Faith does not cling to certainty—it clings to a faithful God.

“Let us consider how to stir one another up…”

Finally, having shown how Jesus secures our faith, the writer turns outward.

Hebrews assumes something deeply countercultural:
“Faith is not sustained alone.”

We discussed this in depth at our last Foundations evening as well.

To “consider one another” means to:

  • To pay deliberate and thoughtful attention to one another. Gifts. Talents. Passions. Calling in God. Needs.

  • To provoke love and good works (on my own I’m lazy, waste time, talents and treasures easily)

  • To encourage one another regularly (again, if left to my own, I will easily drift. Stop coming to stuff, particularly Sundays and LifeGroup. I get stuck in cycles of sin and shame. Tend to want to hide myself from God and people. We need one another to spur on, to encourage, to remind us of the grace in which we stand and the certainty of our faith because of what Jesus has done)

Faith is strengthened and matured in shared life, not private isolation. Jesus assumes this same principle when He speaks about life together in the church in Matthew 18. Faith is meant to be lived where others can see us, know us, and walk with us. It is deeply tragic that some Christians end up living in this private isolation.

This is why neglecting to meet together is not a scheduling issue—it is a faith issue.

Faith grows as we remind one another of what is true when life makes it hard to remember.

Faith is personal, but it is never private. It grows best when it is shared.


3. Faith Must Continue — Shrinking Back Is the Real Danger

(Reference Hebrews 10:26–39)

At the end of this section which we won’t read in full, the tone shifts—and it’s meant to. Hebrews does not end its call to faith with encouragement alone. It adds a caution, a warning, because faith is not just about stepping through an open door once; it’s about not quietly walking back out again.

And notice the contrast the author draws. It is not strong faith versus weak faith, or confident faith versus doubting faith. It is enduring faith versus shrinking back.

Shrinking back almost never happens in a moment. It happens slowly—through withdrawal, disengagement, and quiet retreat. Not through honest questions or seasons of struggle, but through slowly convincing ourselves that distance is safer than trust.

And here’s the key: the danger is not that the door closes. The danger is that some stop believing it is really open.

That’s why the author can say, “But we are not of those who shrink back and are destroyed, but of those who have faith and (through that trust in Jesus) preserve their souls.”

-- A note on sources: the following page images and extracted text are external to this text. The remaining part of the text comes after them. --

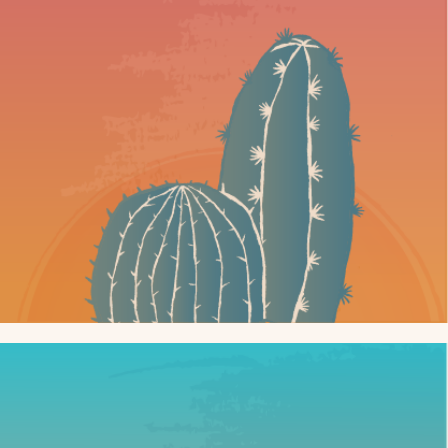
DOULEURS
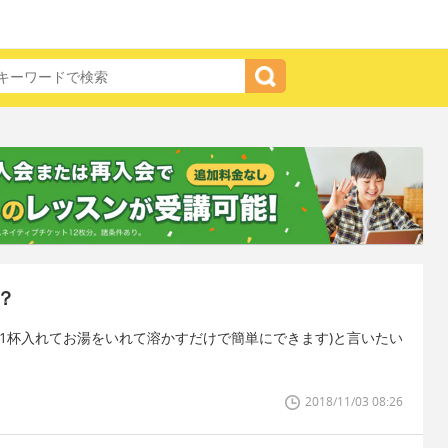
？
1杯入れてお湯をいれて溶かすだけで簡単にできます)と言いたい
2018/11/03 08:26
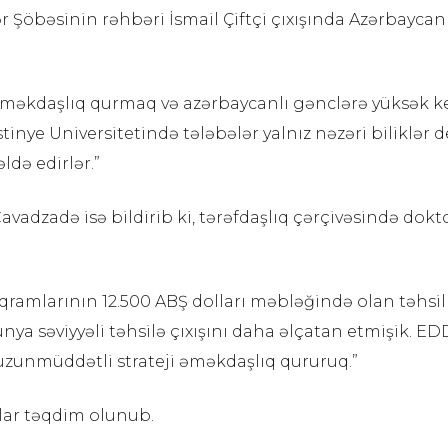
ər Şöbəsinin rəhbəri İsmail Çiftçi çıxışında Azərbaycan
x əməkdaşlıq qurmaq və azərbaycanlı gənclərə yüksək ke
tinye Universitetində tələbələr yalnız nəzəri biliklər 
də edirlər.”
Cavadzadə isə bildirib ki, tərəfdaşlıq çərçivəsində do
ramlarının 12.500 ABŞ dolları məbləğində olan təhsil ha
nya səviyyəli təhsilə çıxışını daha əlçatan etmişik. ED
ə uzunmüddətli strateji əməkdaşlıq qururuq.”
atlar təqdim olunub.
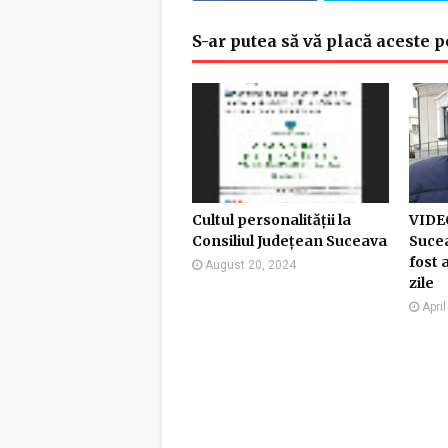
S-ar putea să vă placă aceste p
Cultul personalității la
VIDEO
Consiliul Județean Suceava
Sucea
fost 
August 20, 2024
zile
Apri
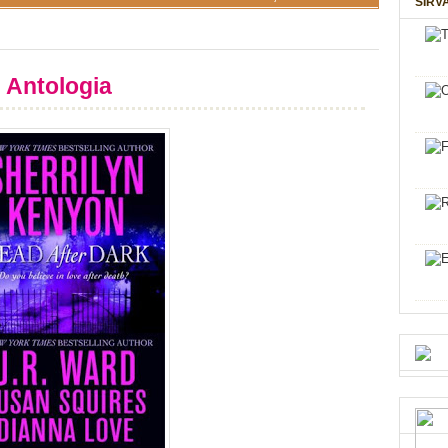
SIRV
Antologia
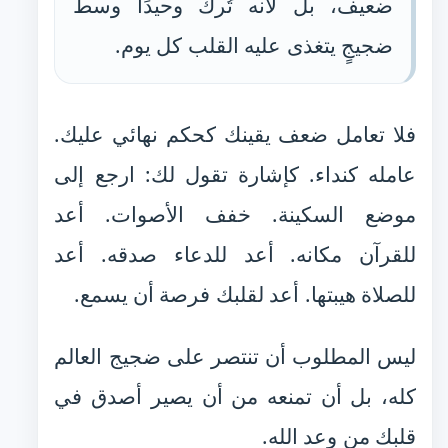
ضعيف، بل لأنه تُرك وحيدًا وسط
ضجيجٍ يتغذى عليه القلب كل يوم.
فلا تعامل ضعف يقينك كحكم نهائي عليك.
عامله كنداء. كإشارة تقول لك: ارجع إلى
موضع السكينة. خفف الأصوات. أعد
للقرآن مكانه. أعد للدعاء صدقه. أعد
للصلاة هيبتها. أعد لقلبك فرصة أن يسمع.
ليس المطلوب أن تنتصر على ضجيج العالم
كله، بل أن تمنعه من أن يصير أصدق في
قلبك من وعد الله.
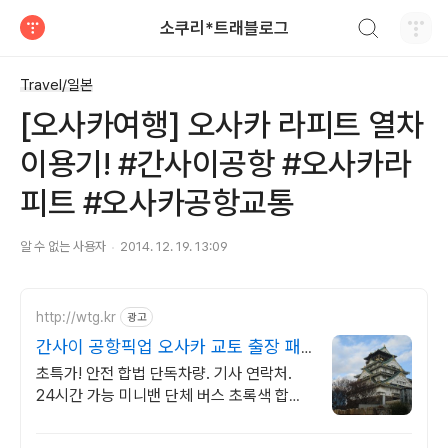
검색하기
소쿠리*트래블로그
티스토리
Travel/일본
[오사카여행] 오사카 라피트 열차
이용기! #간사이공항 #오사카라
피트 #오사카공항교통
알 수 없는 사용자
2014. 12. 19. 13:09
http://wtg.kr
광고
간사이 공항픽업 오사카 교토 출장 패
키지 여행 맞춤견적
초특가! 안전 합법 단독차량. 기사 연락처.
24시간 가능 미니밴 단체 버스 초록색 합법
차량 전문 운전 기사 안전 최우선, 전시장, 온
천 골프장 이동!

This is not condemnation—it’s a statement of identity. Remember the graph we looked at? It’s a reminder of who we are. We ARE people who have been welcomed in, and who now live by faith in what Christ Jesus has done.


Faith begins when we realise that Christ has already done everything necessary to open the way to God. The door is not locked. It does not need to be forced. It has been opened by Jesus Himself—and it is held open by His faithful, priestly work.

That’s why faith is not a force we direct at things or situations or a confidence we manufacture. Faith is trusting that the door really is open, drawing near because we are welcomed, holding fast because God is faithful, and staying together because we were never meant to walk through this life alone, and we enjoy it more and are better for it.

And when life becomes hard, when doubts creep in and our strength feels like its fading, the answer is never walking away from the door — but faith is about staying close to the One who opened it. Again and again we see that, faith is our response to a faithful God who loves us and who has already made the way.